タイ・ベトナムでソフトウェア管理のセミナーを実施
平成19年11月30日更新
ACCSは11月19日から27日の期間、タイ・バンコク、ベトナム・ハノイ及びホーチミンにおいて開催された、ソフトウェア管理の重要性を訴える知的財産権セミナー「企業内における違法ソフトウェア対策について」に講師として参加し、現地日系企業の皆さんを対象としたレクチャーを実施しました。

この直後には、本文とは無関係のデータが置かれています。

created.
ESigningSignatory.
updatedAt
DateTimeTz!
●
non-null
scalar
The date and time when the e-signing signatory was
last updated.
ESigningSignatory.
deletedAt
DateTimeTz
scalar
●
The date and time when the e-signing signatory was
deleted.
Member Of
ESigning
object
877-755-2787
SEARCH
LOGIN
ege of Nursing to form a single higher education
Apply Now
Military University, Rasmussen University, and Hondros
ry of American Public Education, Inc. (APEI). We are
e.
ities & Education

このセミナーは、近年、タイなどにおいてソフトウェアの違法コピーによる著作権侵害の疑いで日系企業の摘発が相次いでいることから、これに危機感を持ったJETROバンコク事務所が情報提供と啓発を目的に主催したもので、ACCSでは、JETROからの講師の派遣要請を受け、事案の重要性に鑑みて参加を決定したものです。

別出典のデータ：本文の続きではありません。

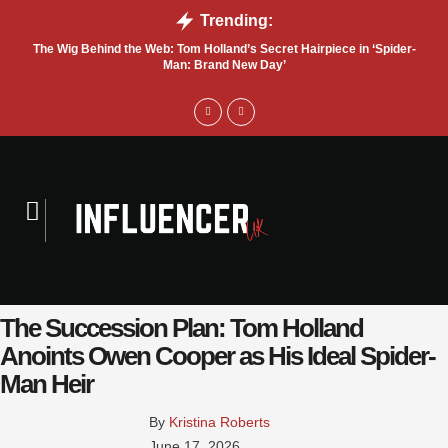
Trending:
The Wig Behind the Web: Tom Holland’s Secret Hairpiece in ‘Spider-
T
Man: Brand New Day’
The Succession Plan: Tom Holland
Anoints Owen Cooper as His Ideal Spider-
Man Heir
By 
Kristina Roberts
June 17, 2026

20日、盤谷(バンコク)日本人商工会議所との共催でタイ・バンコク市内のホテルを会場に開かれたセミナーには、約80人が参加しました。
講演ではまず、JETROバンコクの天野知的財産権部長が登壇し、「タイにおける違法ソフトウェアの現状と対策の必要性」と題して、タイ著作権法概説のほか、現地での違法コピーの発生原因とその摘発についての具体的な状況が紹介されました。現地では、刑事事件捜査の過程でも和解を行うことが可能であることから、違法コピーの証拠収集として警察による強制捜査(家宅捜索)が利用されていることや、両罰規定により、従業員の行った違法コピーによって日系企業経営者も身柄を拘束された事案もあることなどが説明されたほか、現地ソフトウェア販売店から正規品として購入したソフトが海賊版であったり、地元業者にメンテナンスを依頼したところ違法コピーソフトに入れ替えられてしまったなどの、タイ特有の状況が紹介されました。

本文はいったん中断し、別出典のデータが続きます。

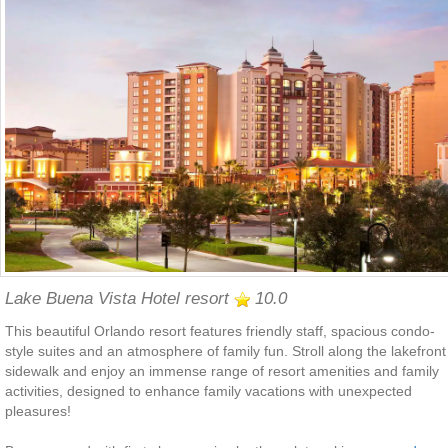
Lake Buena Vista Hotel resort
10.0
This beautiful Orlando resort features friendly staff, spacious condo-
style suites and an atmosphere of family fun. Stroll along the lakefront
sidewalk and enjoy an immense range of resort amenities and family
activities, designed to enhance family vacations with unexpected
pleasures!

続いて行われた、ACCS「企業内不正コピー対策委員会」「著作権・情報モラル普及啓発委員会」委員の石澤一良氏による「時代変遷とコンプライアンス」と題した講演では、企業活動全般に求められているコンプライアンス(法令遵守)のレベルが法制度等の整備と相まって年々高度になっており、内部統制やソフトウェア管理の重要性が増していることなどが、豊富な事例の紹介とともに説明されました。
最後に、ACCS戦略法務室の太田輝仁チーフが「ソフトウェア管理のすすめ」と題して、ソフトウェア管理についての基本的な考え方と方法を紹介し、今回の講演の目的が現地日系企業のサポートであることや、現地でのソフトウェア管理の推進について、本社側の「理解」が必要であれば、ACCSが説明等に協力することなどを話しました。
21日には、バンコク郊外の「ナワナコン工業団地」でも現地日系企業の責任者など約20人を集めたセミナーを実施。その後移動したベトナムでは、23日にハノイで、26日にはホーチミンで同様のセミナーを開催し、それぞれ約20人ずつを集めました。
ベトナムでのセミナーでは、現地の特徴として従業員などの内部告発はほとんど無いものの、違法コピー率が90%以上の高率であることから、「どこにでも不正がある」という前提で権利者による対応が進められていることなどが紹介されました。
セミナー期間中には、タイ・知的財産局(DIP)、ベトナム文化情報省著作権事務所(COV)を訪問し、著作権法などの制度やその運用・取り締まり状況などを聞いたほか、現地の法律事務所でも、具体的な摘発案件などに基づいた侵害対策状況の説明を受けました。
ACCSでは今後も、アジア地域における日系企業に対するソフトウェア管理の普及活動を、JETROなどの関連団体、内外の政府機関等との協力・連携に基づいて、現地及び国内において展開していきます。